- **TASK MATERIAL**
════

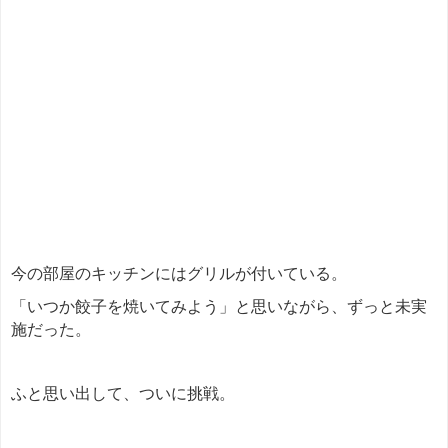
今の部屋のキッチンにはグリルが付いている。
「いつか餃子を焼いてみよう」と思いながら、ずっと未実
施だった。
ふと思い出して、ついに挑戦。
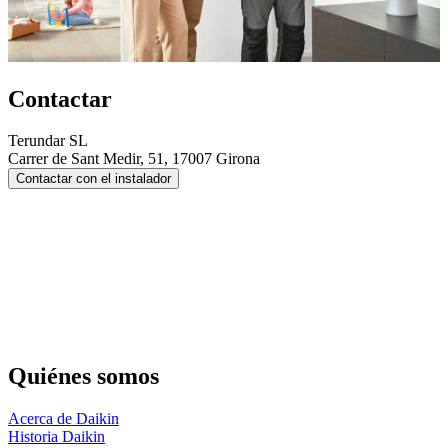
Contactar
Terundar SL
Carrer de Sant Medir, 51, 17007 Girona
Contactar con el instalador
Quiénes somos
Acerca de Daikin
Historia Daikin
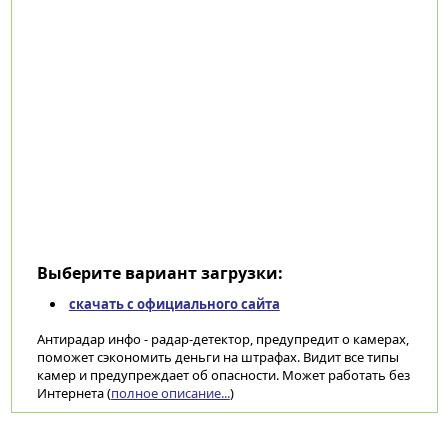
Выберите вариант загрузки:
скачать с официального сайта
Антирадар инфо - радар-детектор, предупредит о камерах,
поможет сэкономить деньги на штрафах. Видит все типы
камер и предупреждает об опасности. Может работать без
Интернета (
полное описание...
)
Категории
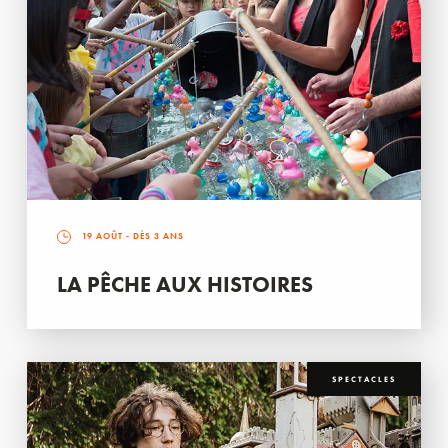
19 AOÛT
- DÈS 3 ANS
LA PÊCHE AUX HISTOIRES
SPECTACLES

════

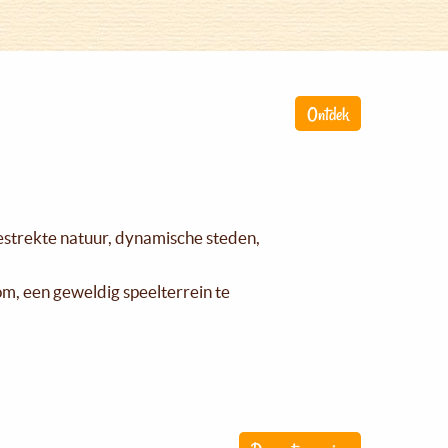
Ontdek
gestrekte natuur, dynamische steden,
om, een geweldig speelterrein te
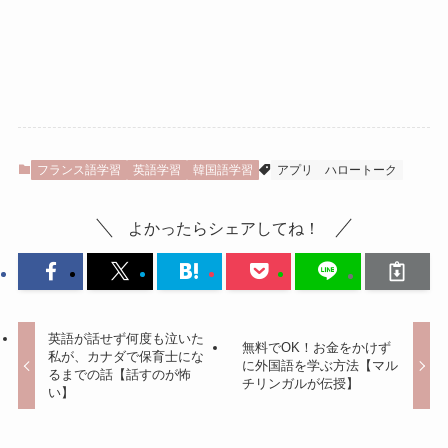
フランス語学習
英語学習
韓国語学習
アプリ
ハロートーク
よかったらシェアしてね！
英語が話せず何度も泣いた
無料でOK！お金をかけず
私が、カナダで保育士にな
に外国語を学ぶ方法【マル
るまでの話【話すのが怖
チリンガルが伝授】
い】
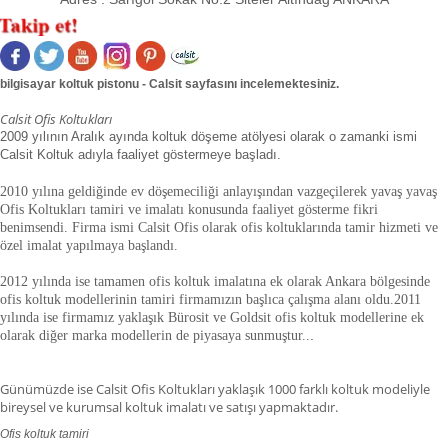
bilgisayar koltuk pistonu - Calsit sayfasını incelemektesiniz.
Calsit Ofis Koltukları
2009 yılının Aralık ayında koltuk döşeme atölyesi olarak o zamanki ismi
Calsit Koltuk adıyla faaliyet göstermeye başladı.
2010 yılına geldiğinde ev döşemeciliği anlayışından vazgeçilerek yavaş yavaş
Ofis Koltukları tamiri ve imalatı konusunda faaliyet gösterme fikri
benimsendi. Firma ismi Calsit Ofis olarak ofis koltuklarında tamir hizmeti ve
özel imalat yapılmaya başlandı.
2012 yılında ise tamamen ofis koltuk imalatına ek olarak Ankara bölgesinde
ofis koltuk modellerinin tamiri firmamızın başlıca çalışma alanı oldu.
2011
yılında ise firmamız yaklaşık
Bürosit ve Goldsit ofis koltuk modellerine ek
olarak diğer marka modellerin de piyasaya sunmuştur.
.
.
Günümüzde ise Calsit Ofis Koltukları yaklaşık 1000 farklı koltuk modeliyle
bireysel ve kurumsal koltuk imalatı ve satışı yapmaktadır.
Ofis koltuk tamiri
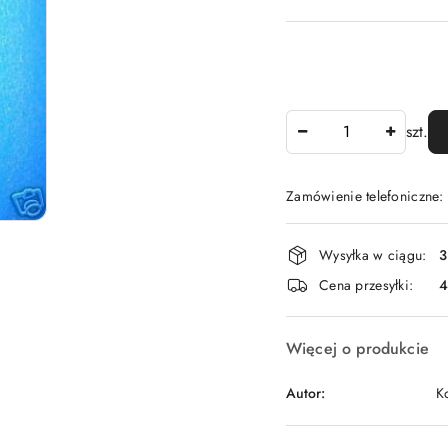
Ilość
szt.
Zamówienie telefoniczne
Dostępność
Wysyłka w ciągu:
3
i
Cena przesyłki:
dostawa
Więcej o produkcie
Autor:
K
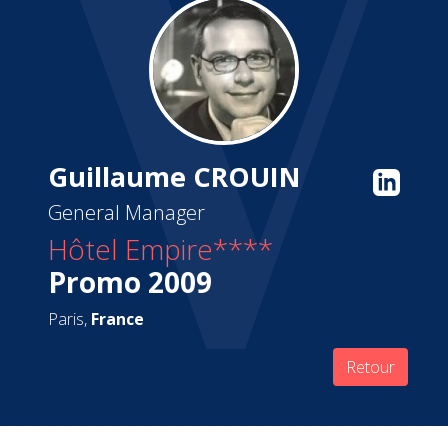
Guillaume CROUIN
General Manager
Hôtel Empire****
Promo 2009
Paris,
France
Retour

════

From the listing above, restate verbatim the lines running from the one with "に外国語を学ぶ方法【マル" through the one with "2012 yılında ise", inclusive, but not the pictures.

- **WRITTEN RESPONSE**
に外国語を学ぶ方法【マル
るまでの話【話すのが怖
チリンガルが伝授】
い】
bilgisayar koltuk pistonu - Calsit sayfasını incelemektesiniz.
Calsit Ofis Koltukları
2009 yılının Aralık ayında koltuk döşeme atölyesi olarak o zamanki ismi
Calsit Koltuk adıyla faaliyet göstermeye başladı.
2010 yılına geldiğinde ev döşemeciliği anlayışından vazgeçilerek yavaş yavaş
Ofis Koltukları tamiri ve imalatı konusunda faaliyet gösterme fikri
benimsendi. Firma ismi Calsit Ofis olarak ofis koltuklarında tamir hizmeti ve
özel imalat yapılmaya başlandı.
2012 yılında ise tamamen ofis koltuk imalatına ek olarak Ankara bölgesinde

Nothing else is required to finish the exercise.